Ash systems on several steel stoves leave one wanting. We don't use ours, but that doesn't negate the stove. A lot of the other complaints are somewhat peculiar to the installation and not all a fault of the stove. The 30NC is an exceptional value, but they sell thousands of them and there are bound to be some that don't come off the line perfect. This happens with any stove production, but is not common.

There are many other stove options, but Englander and Drolet are champs in the value line of large stoves. If your budget is larger then there are many other options.


----------



## Hike Hounds (Sep 26, 2016)

begreen said:


> Ash systems on several steel stoves leave one wanting. We don't use ours, but that doesn't negate the stove. A lot of the other complaints are somewhat peculiar to the installation and not all a fault of the stove. The 30NC is an exceptional value, but they sell thousands of them and there are bound to be some that don't come off the line perfect. This happens with any stove production, but is not common.
> 
> There are many other stove options, but Englander and Drolet are champs in the value line of large stoves. If your budget is larger then there are many other options.

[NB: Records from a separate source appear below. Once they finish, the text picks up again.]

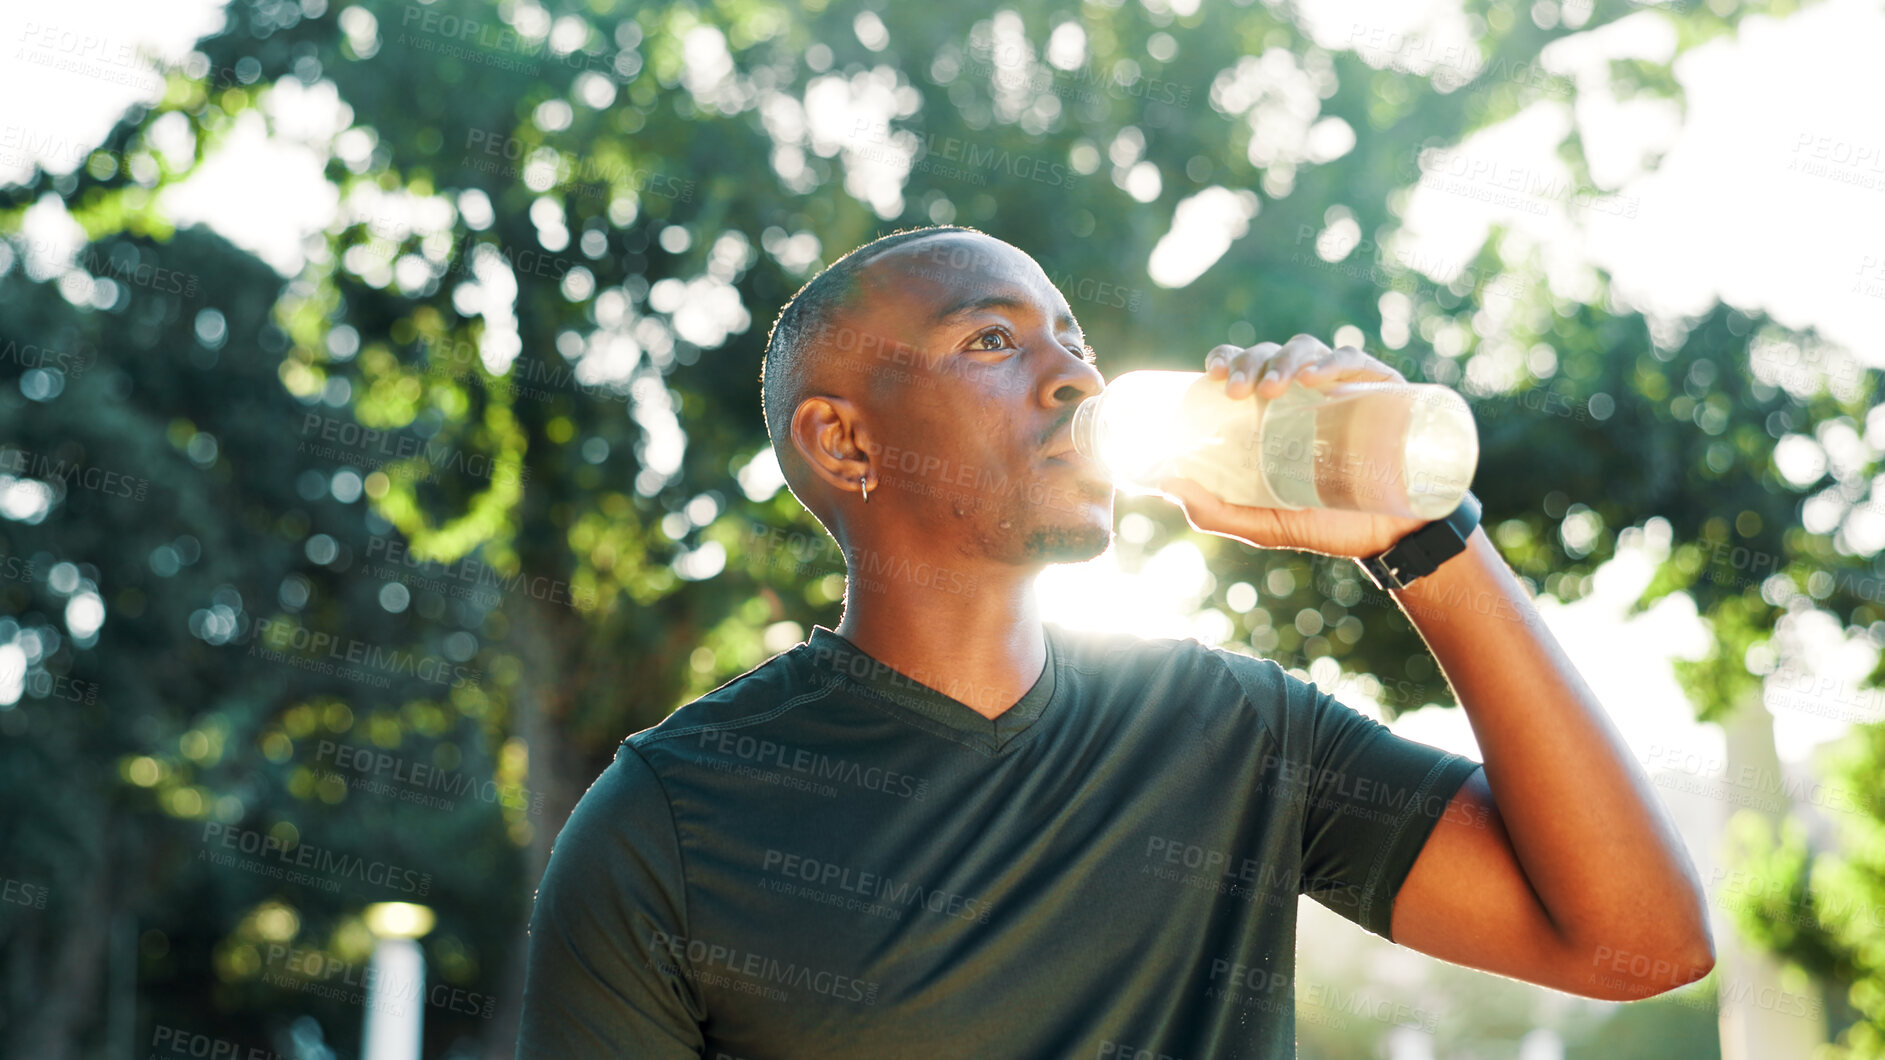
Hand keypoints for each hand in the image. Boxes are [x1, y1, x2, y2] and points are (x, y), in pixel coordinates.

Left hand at [1158, 335, 1430, 558]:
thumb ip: (1214, 511)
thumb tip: (1165, 484)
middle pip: (1271, 355)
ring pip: (1307, 351)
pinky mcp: (1382, 391)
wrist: (1390, 541)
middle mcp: (1305, 392)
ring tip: (1273, 387)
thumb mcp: (1263, 523)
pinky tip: (1315, 377)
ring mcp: (1343, 388)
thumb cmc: (1325, 524)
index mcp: (1274, 412)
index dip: (1228, 360)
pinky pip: (1356, 362)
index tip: (1212, 375)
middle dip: (1250, 362)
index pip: (1245, 368)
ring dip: (1285, 359)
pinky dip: (1334, 362)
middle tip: (1236, 390)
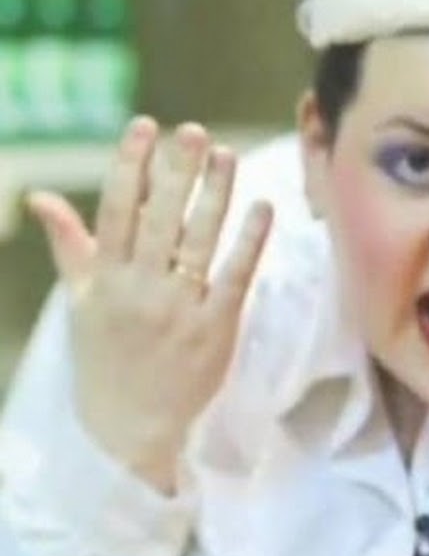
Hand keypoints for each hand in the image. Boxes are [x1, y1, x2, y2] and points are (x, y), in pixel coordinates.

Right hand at [27, 117, 273, 493]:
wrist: (130, 428)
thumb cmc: (104, 359)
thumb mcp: (79, 304)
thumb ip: (70, 247)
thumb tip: (40, 196)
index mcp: (105, 280)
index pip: (116, 211)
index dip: (130, 166)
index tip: (145, 127)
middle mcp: (140, 289)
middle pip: (160, 218)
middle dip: (177, 172)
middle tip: (195, 132)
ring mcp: (179, 309)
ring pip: (198, 240)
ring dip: (215, 195)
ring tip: (228, 156)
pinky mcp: (216, 328)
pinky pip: (235, 277)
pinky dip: (248, 242)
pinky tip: (262, 208)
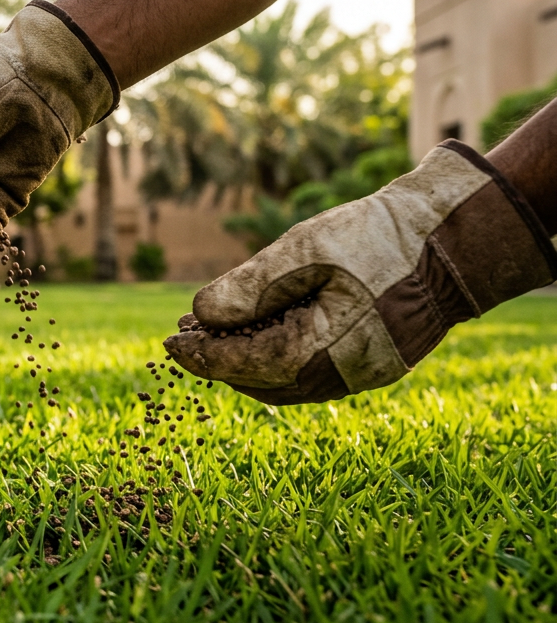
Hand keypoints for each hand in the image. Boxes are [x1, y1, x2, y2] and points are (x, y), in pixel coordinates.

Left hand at [163, 140, 556, 404]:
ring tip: (214, 331)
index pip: (240, 364)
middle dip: (217, 360)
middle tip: (184, 335)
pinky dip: (276, 358)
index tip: (169, 341)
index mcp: (318, 352)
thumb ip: (250, 286)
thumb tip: (202, 314)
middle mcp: (338, 377)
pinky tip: (260, 331)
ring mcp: (358, 376)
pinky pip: (309, 374)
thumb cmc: (379, 238)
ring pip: (283, 383)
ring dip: (244, 361)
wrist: (453, 241)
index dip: (200, 355)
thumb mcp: (305, 249)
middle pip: (257, 381)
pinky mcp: (370, 365)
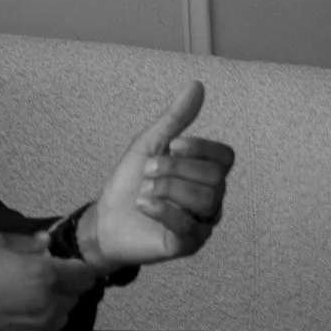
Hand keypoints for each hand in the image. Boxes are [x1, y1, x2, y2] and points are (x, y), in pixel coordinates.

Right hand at [0, 230, 97, 330]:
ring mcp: (39, 329)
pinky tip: (16, 309)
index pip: (85, 275)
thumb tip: (46, 244)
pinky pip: (46, 330)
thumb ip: (29, 242)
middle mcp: (48, 305)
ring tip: (28, 293)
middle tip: (43, 274)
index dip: (80, 267)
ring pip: (63, 314)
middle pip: (76, 295)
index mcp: (44, 276)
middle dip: (66, 283)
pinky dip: (40, 319)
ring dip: (55, 303)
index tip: (70, 262)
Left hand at [83, 82, 233, 270]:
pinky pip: (189, 227)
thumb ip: (175, 119)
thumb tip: (197, 85)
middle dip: (176, 169)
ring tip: (144, 189)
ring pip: (206, 201)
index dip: (202, 148)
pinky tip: (143, 204)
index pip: (225, 157)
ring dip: (168, 188)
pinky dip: (162, 210)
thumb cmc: (130, 181)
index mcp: (204, 173)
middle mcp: (210, 198)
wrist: (105, 217)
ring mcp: (201, 223)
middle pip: (215, 178)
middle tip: (148, 169)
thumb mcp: (149, 143)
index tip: (173, 145)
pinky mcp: (187, 245)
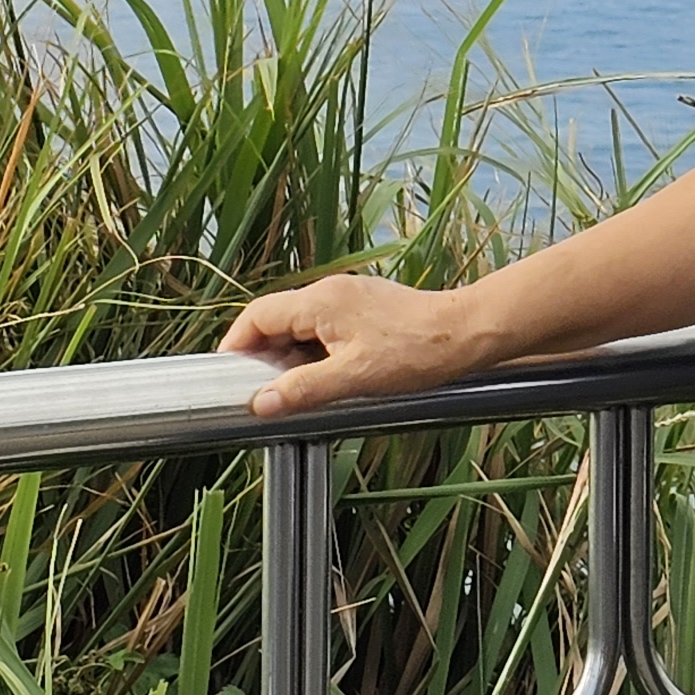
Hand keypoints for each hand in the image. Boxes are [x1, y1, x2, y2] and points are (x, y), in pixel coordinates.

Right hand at [222, 273, 500, 417]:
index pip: (258, 315)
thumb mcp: (353, 378)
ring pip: (303, 326)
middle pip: (278, 319)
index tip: (228, 375)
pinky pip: (326, 329)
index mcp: (321, 301)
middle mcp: (332, 291)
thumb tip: (260, 403)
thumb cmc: (415, 352)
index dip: (237, 344)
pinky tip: (326, 379)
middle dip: (264, 356)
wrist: (466, 333)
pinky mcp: (367, 310)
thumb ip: (302, 390)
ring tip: (293, 392)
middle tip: (261, 392)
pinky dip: (315, 353)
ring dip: (291, 357)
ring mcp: (351, 298)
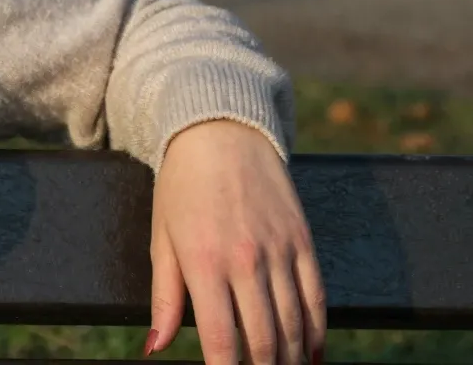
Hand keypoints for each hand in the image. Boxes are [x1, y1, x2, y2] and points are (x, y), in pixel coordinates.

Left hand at [147, 120, 323, 364]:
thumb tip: (156, 347)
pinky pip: (316, 297)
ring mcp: (279, 250)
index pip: (221, 340)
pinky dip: (317, 332)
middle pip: (264, 340)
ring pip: (293, 324)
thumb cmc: (182, 187)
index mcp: (204, 262)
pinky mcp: (303, 240)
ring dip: (291, 359)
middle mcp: (245, 260)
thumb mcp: (163, 238)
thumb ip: (164, 297)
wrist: (221, 131)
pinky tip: (312, 355)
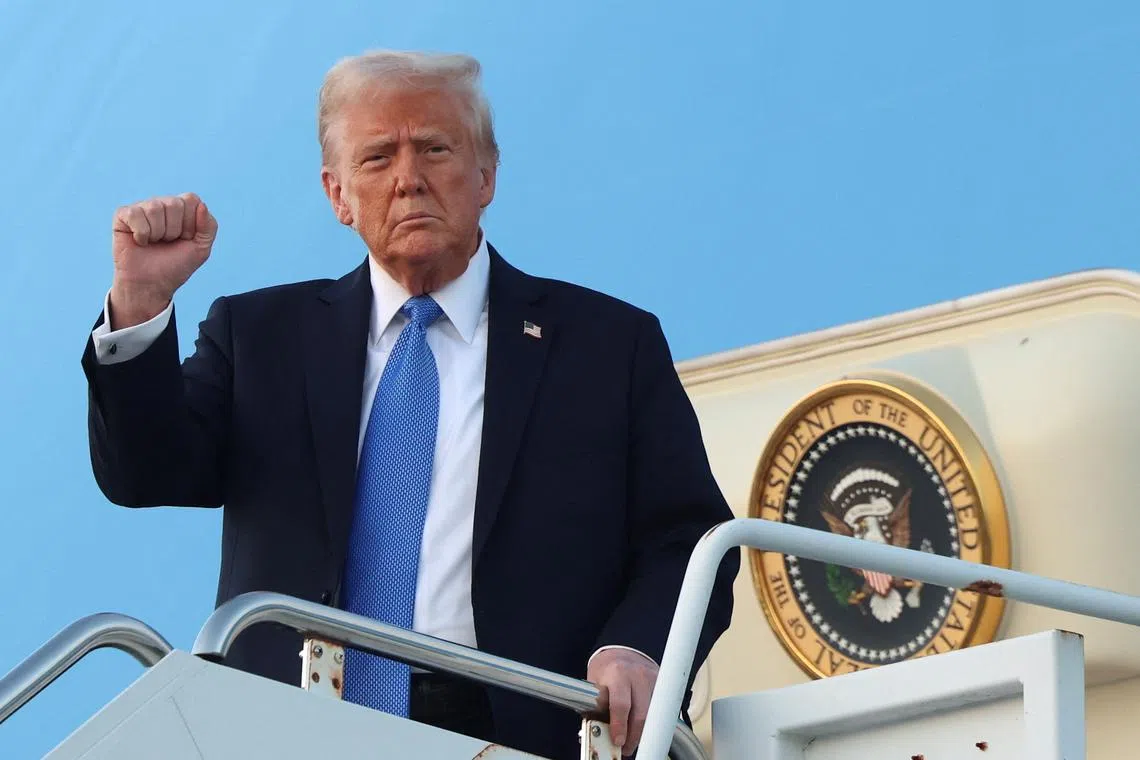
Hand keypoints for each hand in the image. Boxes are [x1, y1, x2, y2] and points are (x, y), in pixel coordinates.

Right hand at [110, 193, 217, 327]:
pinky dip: (141, 233)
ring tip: (154, 242)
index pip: (191, 200)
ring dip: (157, 233)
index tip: (185, 238)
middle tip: (167, 242)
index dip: (190, 223)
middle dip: (174, 230)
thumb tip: (202, 204)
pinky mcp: (123, 215)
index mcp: (182, 209)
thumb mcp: (201, 249)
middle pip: (174, 203)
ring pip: (155, 208)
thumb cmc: (175, 266)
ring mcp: (142, 208)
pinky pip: (135, 214)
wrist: (151, 284)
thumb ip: (209, 226)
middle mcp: (162, 204)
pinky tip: (140, 241)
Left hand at [587, 648, 658, 755]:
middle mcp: (637, 674)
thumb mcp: (595, 685)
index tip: (618, 741)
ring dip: (644, 731)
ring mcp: (652, 678)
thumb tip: (600, 733)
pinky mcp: (662, 684)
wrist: (621, 654)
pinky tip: (643, 726)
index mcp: (617, 673)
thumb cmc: (606, 671)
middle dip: (634, 736)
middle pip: (641, 714)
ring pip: (653, 714)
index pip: (621, 704)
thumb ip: (598, 707)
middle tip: (626, 747)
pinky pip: (660, 709)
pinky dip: (652, 721)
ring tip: (633, 739)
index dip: (620, 726)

Okay, thanks for all the help. Would you recommend getting the extended warranty on an Englander (for a newbie stove owner who doesn't know the first thing about how to maintain/fix these things :>)


----------



## begreen (Sep 26, 2016)

No, personally I would not get an extended warranty. The factory warranty is sufficient. Properly run, burning dry wood, they are not high maintenance and most warranties don't cover user error.


----------